財前 自分は18歳からヨーロッパに行ったんですけど、結局その3年の間に膝の前十字じん帯を切る大怪我をしてしまって、結局出場機会がなくなってそのままリハビリ生活を送ってしまいました。ヨーロッパでサッカーをやるのは年齢的に早かったんですけど、大きい怪我をしてしまったので、海外でサッカーをするのは21歳くらいで諦めたんです。
それで、ヴェルディに戻ったんです。でも、海外に行った割には何もしてこなかったというので戦力外になってしまいました。
そこでどうするかということになったときに、クロアチア(HNKリエカ)に行くことになりました。イタリアやスペインに行ったときは計画的だったんですけど、クロアチア行きは違いました。クロアチアに行ってみるとフィジカルやパワー主体のサッカーで、自分みたいなプレースタイルではないんですよね。

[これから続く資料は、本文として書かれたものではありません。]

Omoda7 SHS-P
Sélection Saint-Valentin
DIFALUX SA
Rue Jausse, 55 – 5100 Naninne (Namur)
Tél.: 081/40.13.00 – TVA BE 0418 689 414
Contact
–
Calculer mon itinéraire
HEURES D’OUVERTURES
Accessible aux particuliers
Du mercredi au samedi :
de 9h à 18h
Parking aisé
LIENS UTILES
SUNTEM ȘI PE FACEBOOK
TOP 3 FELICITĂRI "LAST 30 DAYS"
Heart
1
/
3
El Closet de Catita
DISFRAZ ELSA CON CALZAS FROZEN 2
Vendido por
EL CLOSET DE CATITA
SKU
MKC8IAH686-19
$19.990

サッカー観が合わないし、自分にはちょっと厳しくてね。
その時にもう日本に戻ろうと思いました。ヨーロッパ、ヨーロッパと言わないで、やっぱりサッカー選手として試合に出ることが大事だと。
そうやって日本でのプレーを考えたときに、J1のチームからの勧誘もありました。でも、実際自分が商品だとしたら「財前という選手は知っているけど、何年もプレーしている姿は見ていない」というように不良品扱いなわけです。
相手にしてみれば、怪我も治っているのか治っていないのか不安でしょうし、そう思われるのであれば、いきなりJ1のチームへというのは自分には無理だろうと考えました。当時J1チームのトップ下はどこも外国人でしたしね。

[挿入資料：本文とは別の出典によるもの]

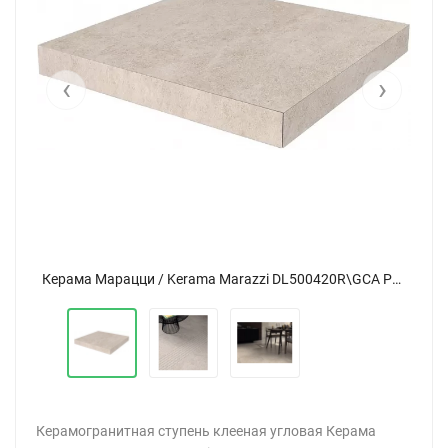
‹
›
Керама Марацци / Kerama Marazzi DL500420R\GCA РОВЕРЕЛЛА ступень угловая бежевый 33x33
Керама Марацци / Kerama Marazzi DL500420R\GCA РОВЕРЕЛЛА ступень угловая бежевый 33x33
Керамогранитная ступень клееная угловая Керама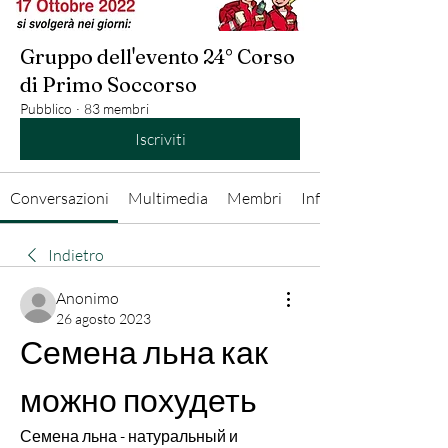
Gruppo dell'evento 24° Corso
di Primo Soccorso
Pubblico
·
83 membri
Iscriviti
Conversazioni
Multimedia
Membri
Info
Indietro
Anonimo
26 agosto 2023
Семена льна как 
можно похудеть
Семена льна - натуральный и 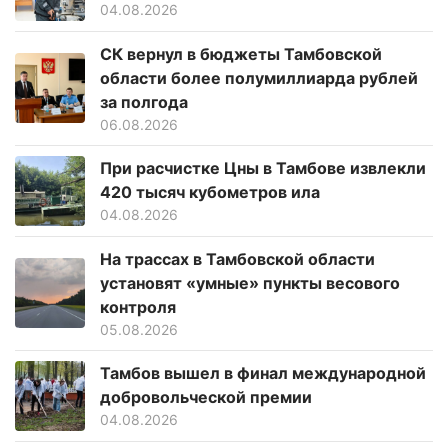
04.08.2026
СК вернул в бюджеты Тамбовской
области более полумиллиарда рублей
за полгода
06.08.2026
При расчистке Цны в Тамбове извлекли
420 тысяч кубометров ила
04.08.2026
На трассах в Тамбовской области
установят «умные» пункты весового
контроля
05.08.2026
Тамбов вышел в финал международной
добровольческой премии
04.08.2026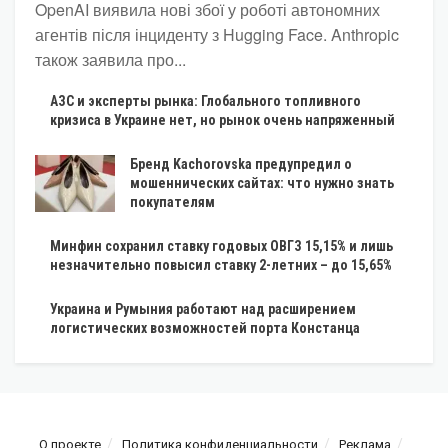
OpenAI виявила нові збої у роботі автономних
агентів після інциденту з Hugging Face. Anthropic
також заявила про...
АЗС и эксперты рынка: Глобального топливного
кризиса в Украине нет, но рынок очень напряженный
Бренд Kachorovska предупредил о
мошеннических сайтах: что нужно знать
покупателям
Минфин сохранил ставку годовых ОВГЗ 15,15% и лишь
незначительно повысил ставку 2-летних – до 15,65%
Украина и Румыния работают над расширением
логистических возможностей порта Констанца
О проекте
Политика конфиденциальности
Реклама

J1のチームに見栄で行ったとしても、試合に出られなければ一緒だと考え、J2のチームでもいいと判断しました。そのときはまだJ2に抵抗もありましたが、そうも言っていられない状況だったので、プライドも全部捨てて、出場できるというチームがあるのならば、一から出直そうと思って日本に戻ってきました。そのとき、たまたまベガルタ仙台に拾ってもらえたというかたちですね。